まさかメイドの格好をした女にこんな大声で叱られるとは思っていなかったのか、ワーズは驚きのあまりビクンとし、慌てて背筋をのばした。
「総督閣下の御前です、報告は簡潔明瞭になさい」
「は、はい!」
完全に気圧されて、顔がシャキッとするワーズ。
俺はゾーイに感心した。
たったの一言で、俺がここに呼んだ理由の一つである「総督」扱いと、総督の前ではシャンとすべきだという正論を両立させたのは中々やるなと思った。
そんな風に感心していると、ワーズが報告を始めた。
「各地の牧場に兵を差し向け、モンスター討伐をさせましたところ……その――」
途中でまた言いよどむワーズ、しかし今度はゾーイがにらんだところで慌てて先をつづけた。
「――ほとんどがモンスターの群れによって撃退されてしまいました……」
「撃退? 敗走してきたというのか」
微かに眉をひそめ、ワーズに聞き返す俺。
「はい……」
「ふむ……どういう事だ? もともとこの土地の牧場を管理していた者達ではなかったのか」
「そうなのですが、その、皆が口を揃えて『手ごわくなった』といっていまして」
「ああ」
俺はなるほど、と頷いた。
「どういう事でしょうか、ご主人様」
ゾーイが不思議そうに聞いてきた。
こっちのも「ああなるほど」という気持ちになった。
「ゾーイは戦闘方面には詳しくないんだったな」
「申し訳ございません」
「いい、専門外のことならそんなものだ。あのオスカーとて軍略をやらせればそこそこだが前線に出せばその辺の小隊長以下だ」
ゾーイを慰めつつ、本題に入る。
「モンスターは管理下にある時はそこそこ弱体化させていたのだが、野に放たれて強くなったのだろう。いわば鎖から解き放たれ、野生を取り戻した獣のようなものだ」
「なるほど、それなら分かります」
「ということは、今までの連中では手に負えないのか?」
ゾーイに説明をしたあと、改めてワーズに聞く。
「その……犠牲を覚悟――」
「もういい」
「いえ! いけます! ご命令さえくだされば!」
ワーズは一変して、食い下がってきた。
言いにくかった言葉を飲み込んで、血相を変えて食い下がってきたのだ。
俺の言葉で「見放された」と受け取ったのか、それだけはまずいと言わんばかりの必死さだ。
それはそれで仕方ない事ではある。
皇帝にしろ総督にしろ。
ワーズくらいの立場の人間からして見たら、上位の権力者に見放されるのはそれほど恐ろしいのだろう。

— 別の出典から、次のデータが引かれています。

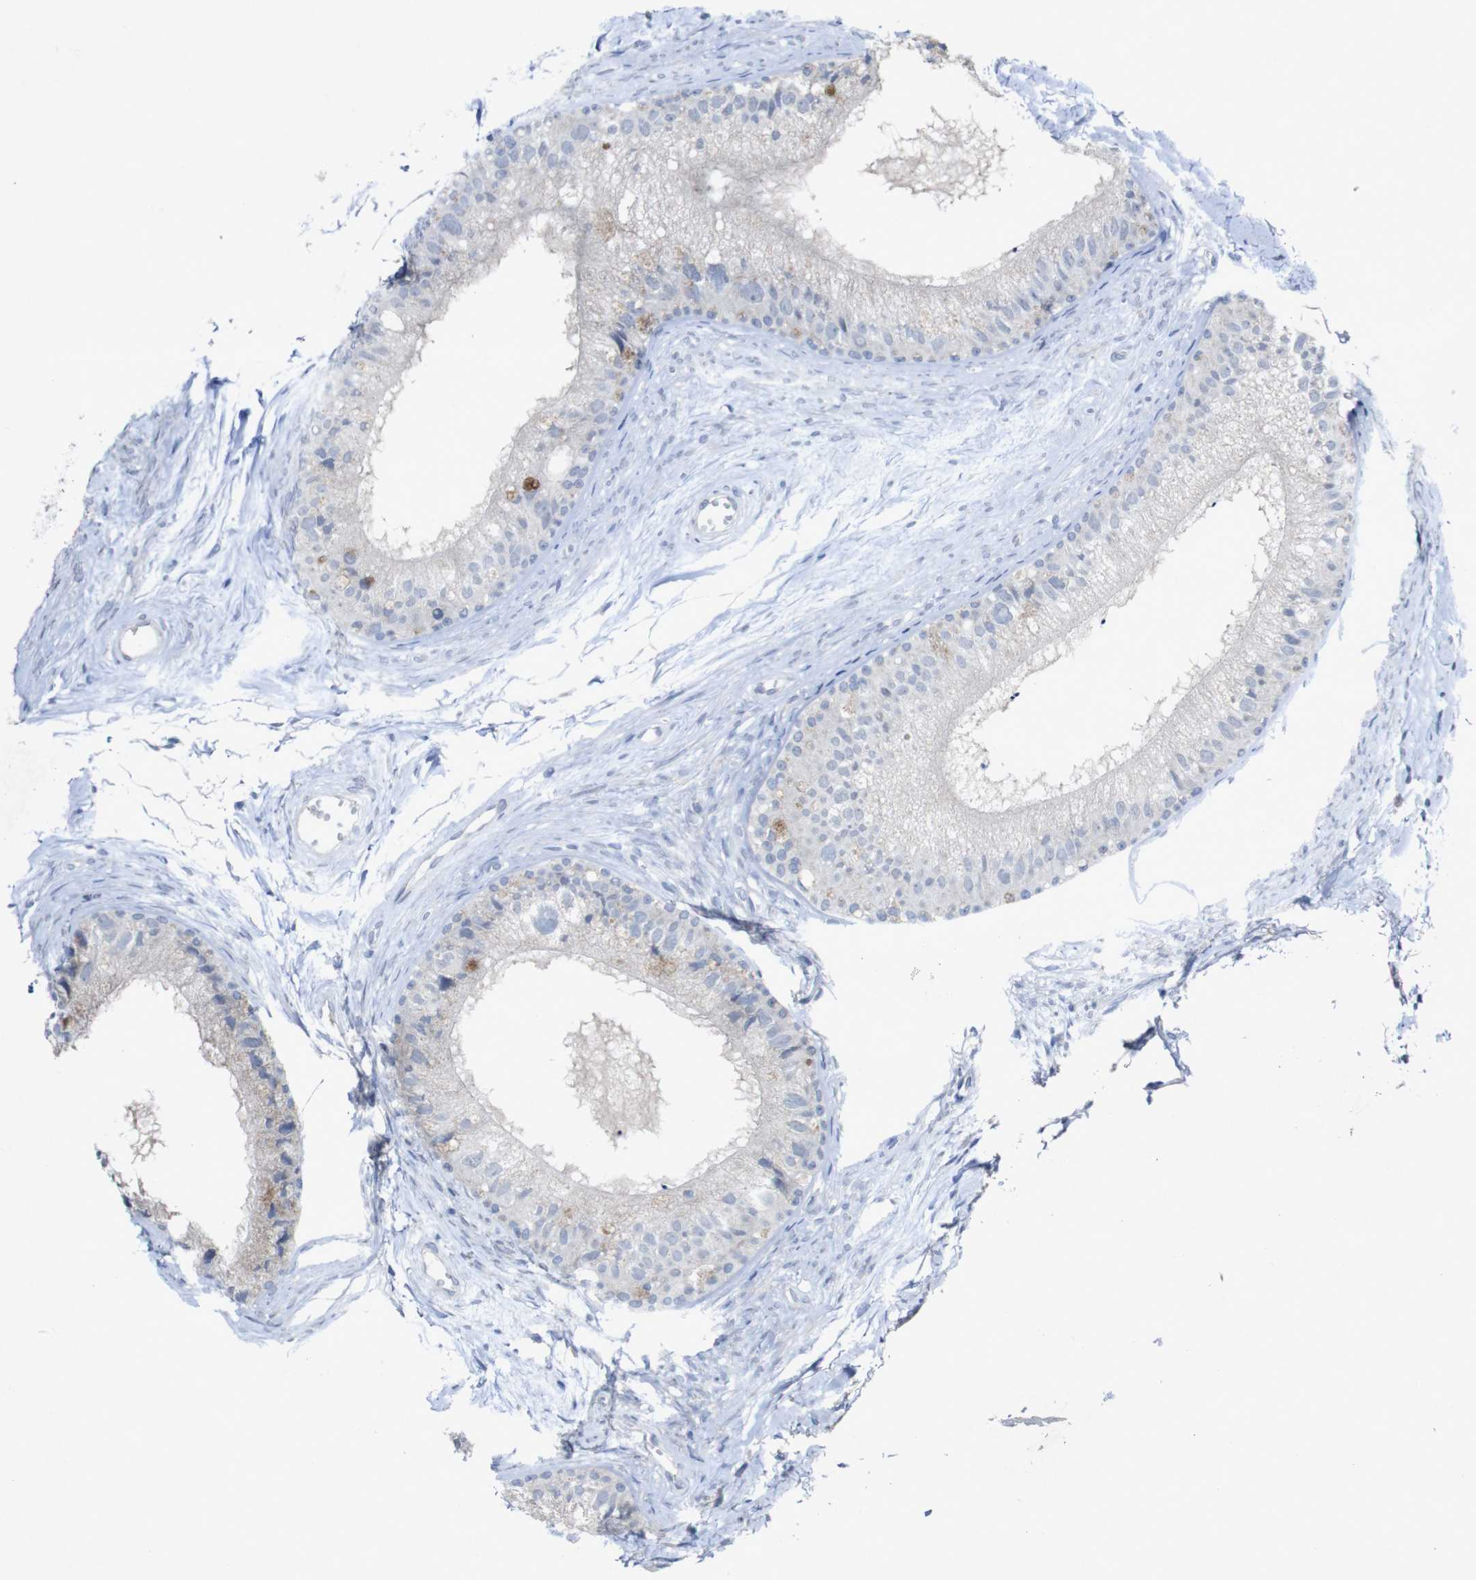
{"staining": {"intensity": "moderate", "quantity": "<25%", "location": "cytoplasmic/membranous"}, "tissue": "epididymis", "cell_type": "Glandular cells", "image_type": "normal", "snomed": [{"axis": "morphology", "description": "Normal tissue, NOS"}, {"axis": "topography", "description": "Epididymis"}], "caption": "Immunohistochemical staining of unremarkable epididymis displays moderate cytoplasmic/membranous protein staining in about <25% of glandular cells. The staining was performed using DAB, with brown indicating positive protein expression. Nuclei are stained blue with hematoxylin.", "gene": "SLAMF7", "patient": {"sex": "male", "age": 56}}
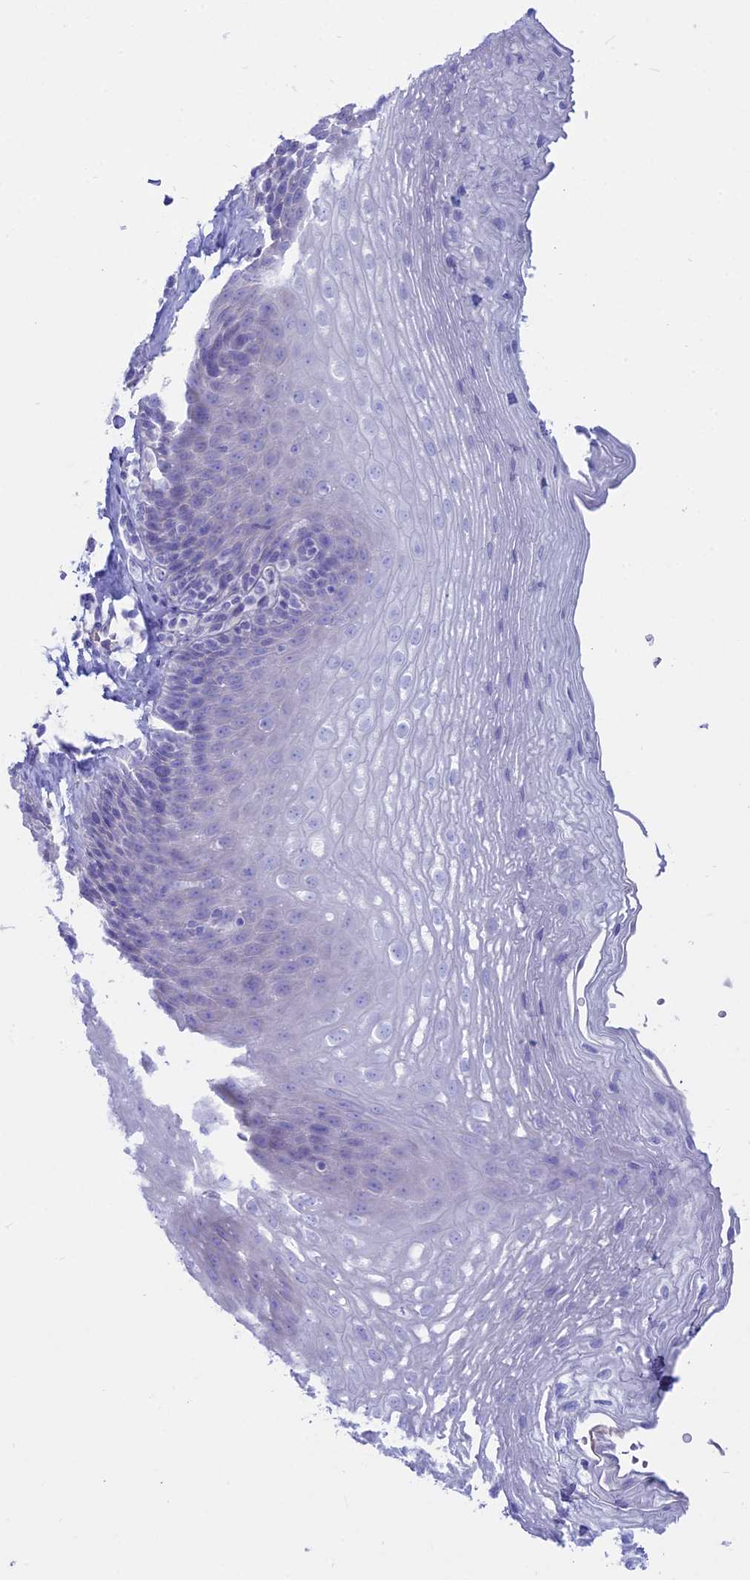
{"staining": {"intensity": "negative", "quantity": "none", "location": "none"}, "tissue": "esophagus", "cell_type": "Squamous epithelial cells", "image_type": "normal", "snomed": [{"axis": "morphology", "description": "Normal tissue, NOS"}, {"axis": "topography", "description": "Esophagus"}], "caption": "Immunohistochemistry of normal esophagus demonstrates no expression in squamous epithelial cells.", "gene": "OR2AE1", "patient": {"sex": "female", "age": 66}}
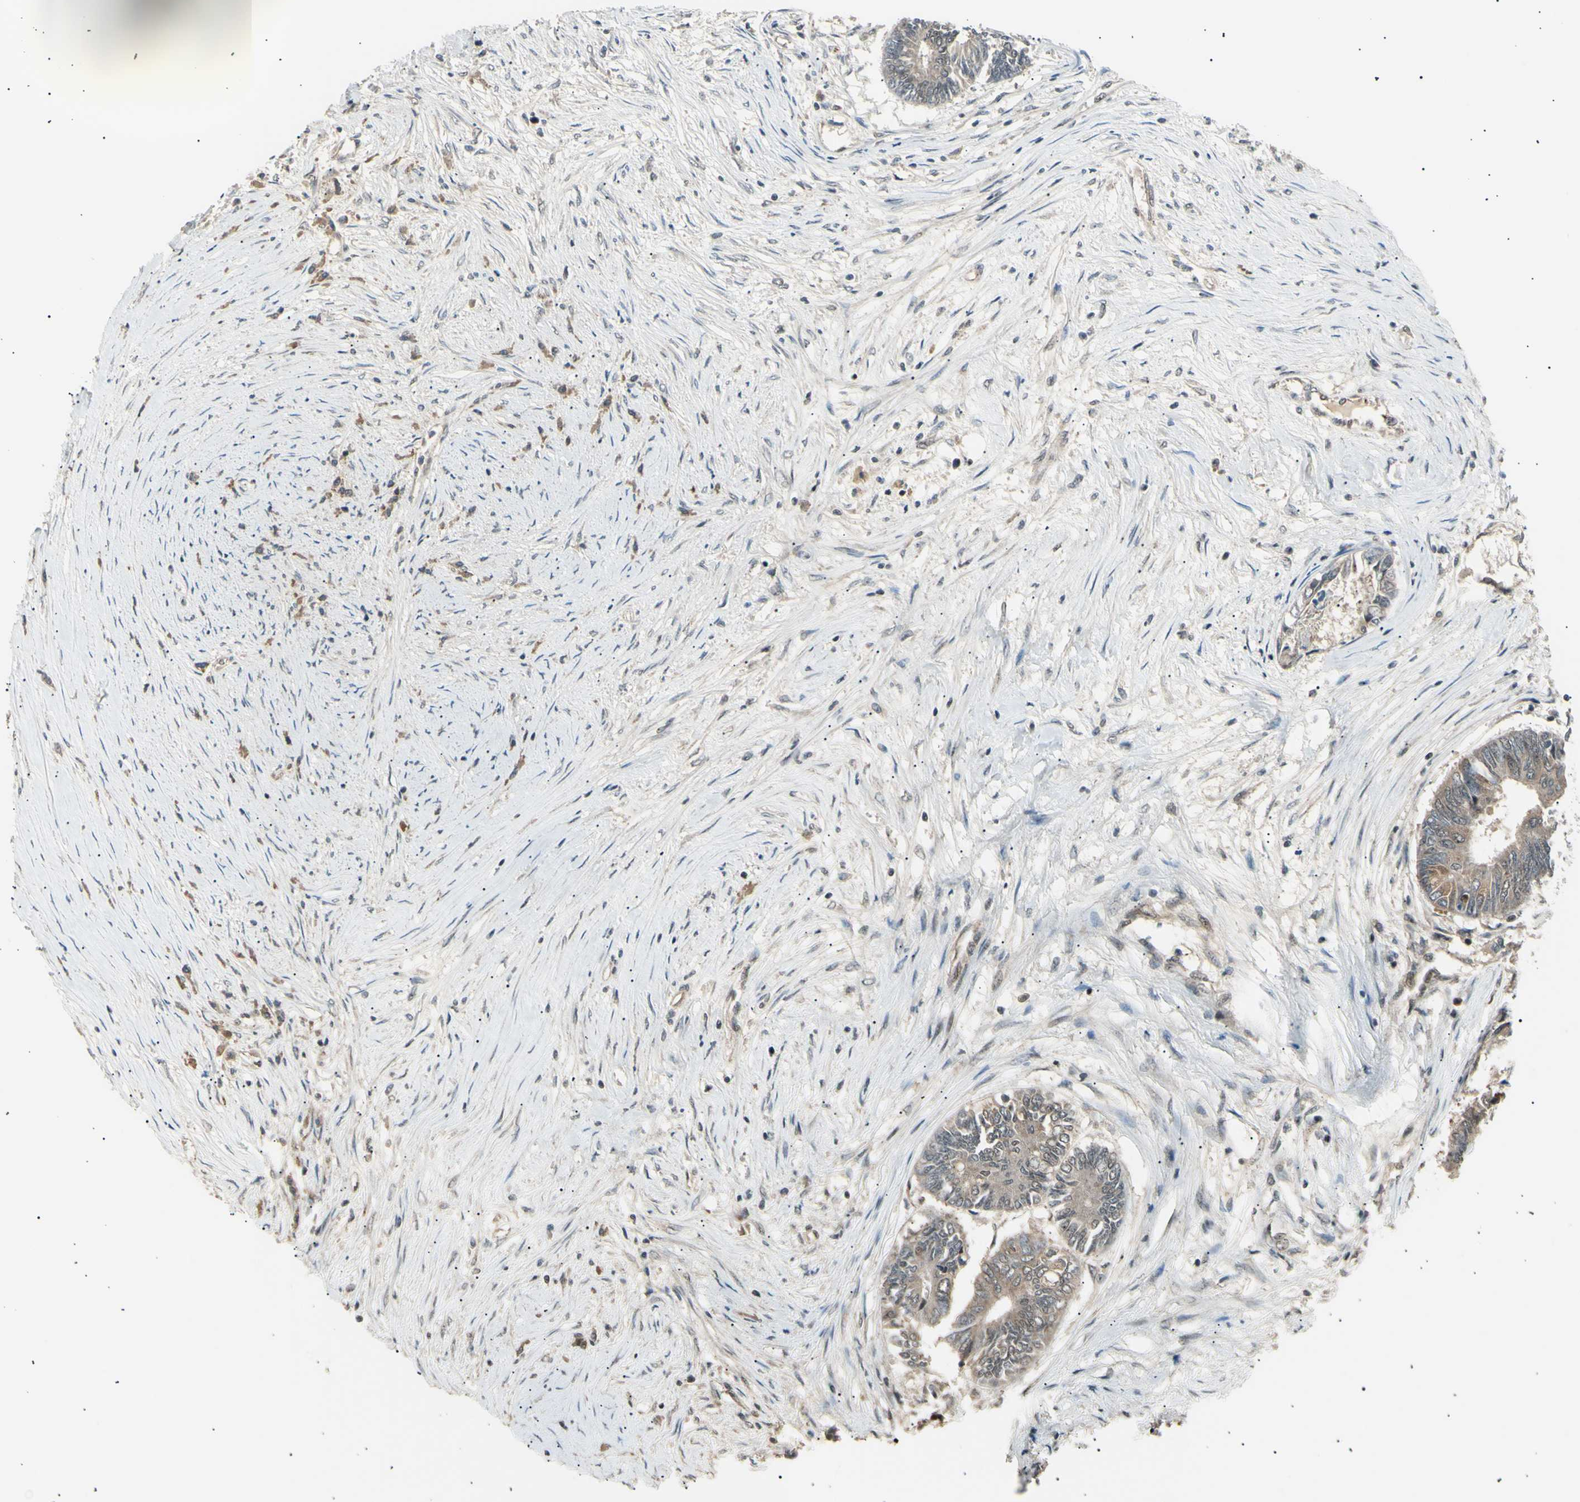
{"staining": {"intensity": "weak", "quantity": "<25%", "location": "cytoplasmic/membranous"}, "tissue": "colorectal cancer", "cell_type": "Tumor cells", "image_type": "cancer", "snomed": [{"axis": "morphology", "description": "Adenocarcinoma, NOS"}, {"axis": "topography", "description": "Rectum"}], "caption": "The immunohistochemistry (IHC) image has no significant staining in tumor cells of colorectal cancer tissue.", "gene": "NUAK2", "patient": {"sex": "male", "age": 63}}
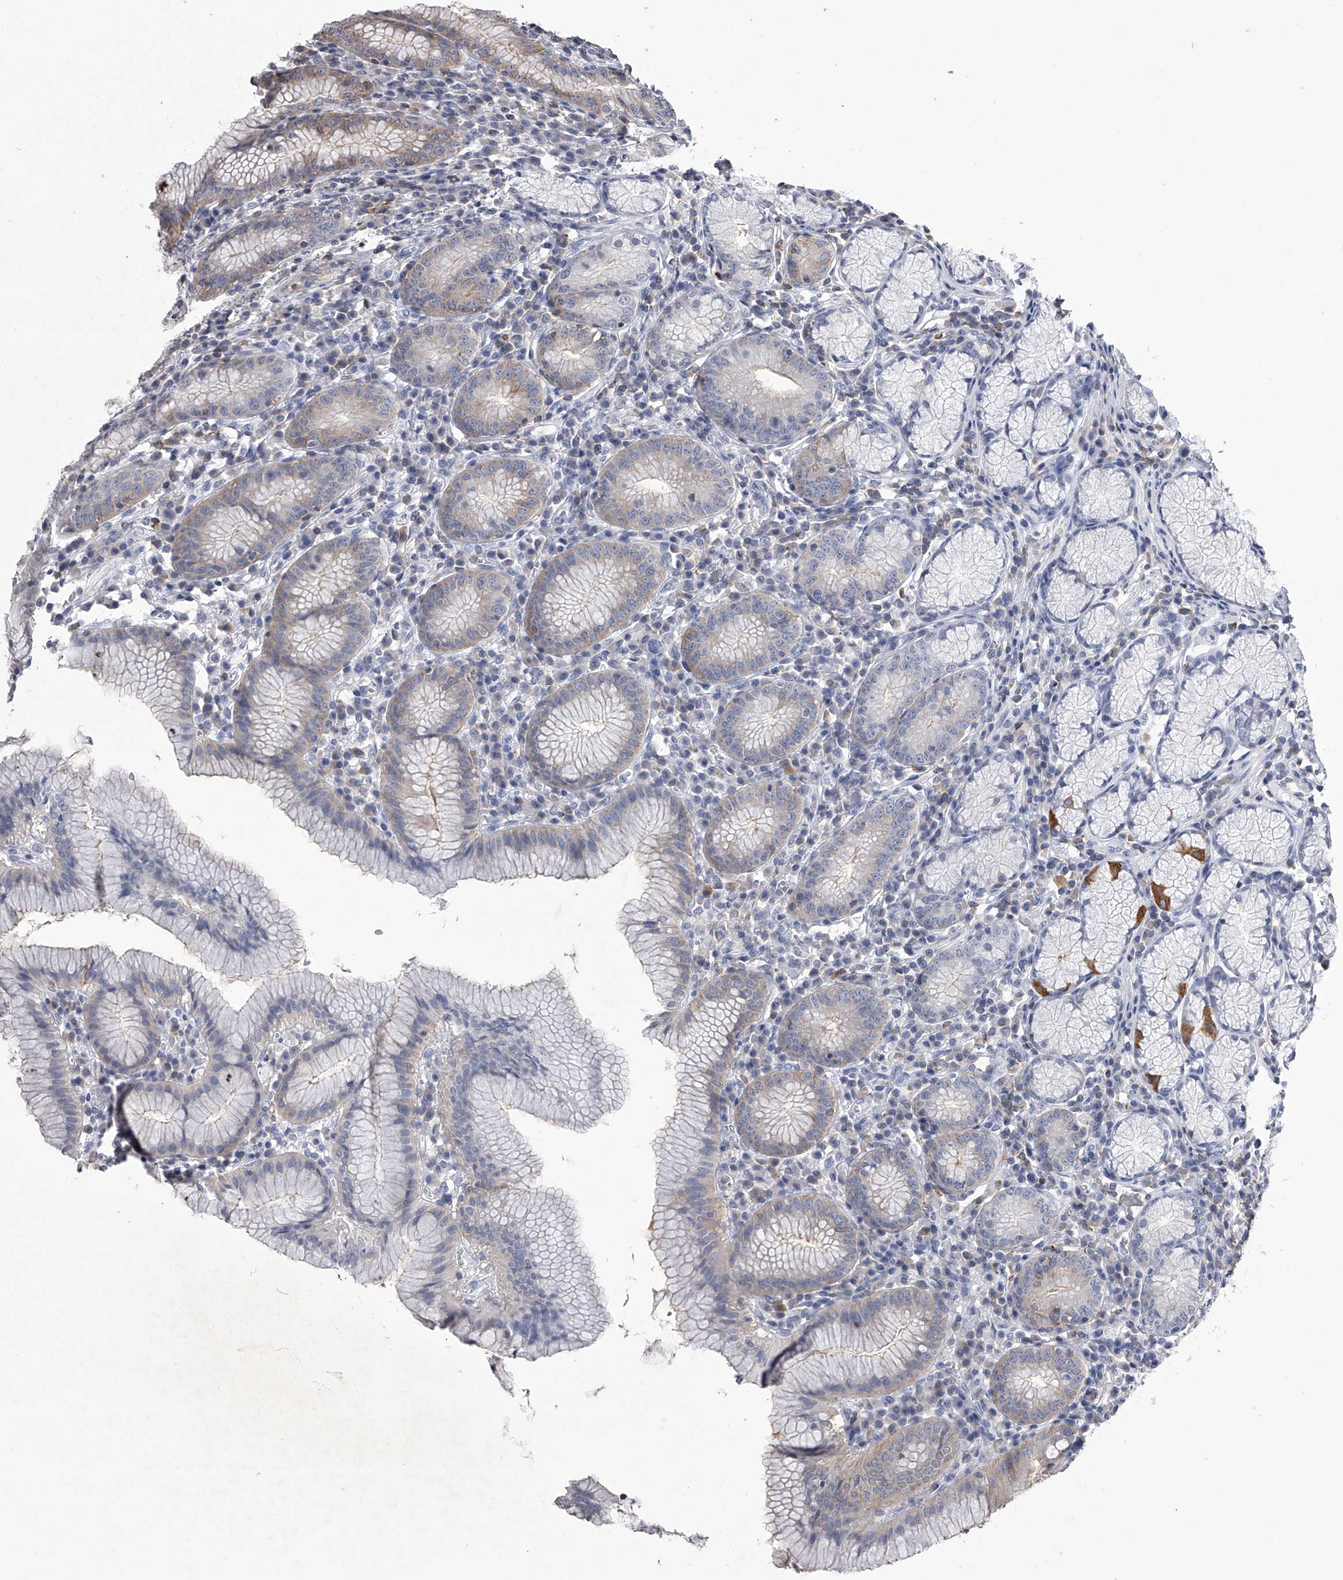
{"staining": {"intensity": "strong", "quantity": "<25%", "location": "cytoplasmic/membranous"}, "tissue": "stomach", "cell_type": "Glandular cells", "image_type": "normal", "snomed": [{"axis": "morphology", "description": "Normal tissue, NOS"}, {"axis": "topography", "description": "Stomach"}], "caption": "Glandular cells demonstrate medium levels of strong cytoplasmic/membranous expression in approximately <25% of cells in benign human stomach.", "gene": "TASP1", "patient": {"sex": "male", "age": 55}}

だから食い下がってきた、「犠牲を覚悟すればいける」と言い出そうとした。
が、しかし。
それは俺が望まないし――
「ご主人様は無為な犠牲を好みません」
俺の事をよく知っている副官のゾーイがぴしゃりと遮った。
ワーズはぐっ、と生唾を飲んでかすかにのけぞってしまう。
ゾーイは更に続けた。
「結果としての犠牲ならともかく、最初から犠牲前提の動きをご主人様は好みません」
「え、あ、はい…………」
ゾーイに言われたワーズ、それは本当か……という感じでちらっと俺の顔色をうかがってきた。
そんな「伺い」を無視して、ゾーイは更に続ける。
「以後、覚えておくように」
と言い放った。
「か、かしこまりました!」
本日二度目の「ビクッ」となったワーズ、またまた背筋をピンと伸ばし、かかとも揃えるほどの勢いで応じた。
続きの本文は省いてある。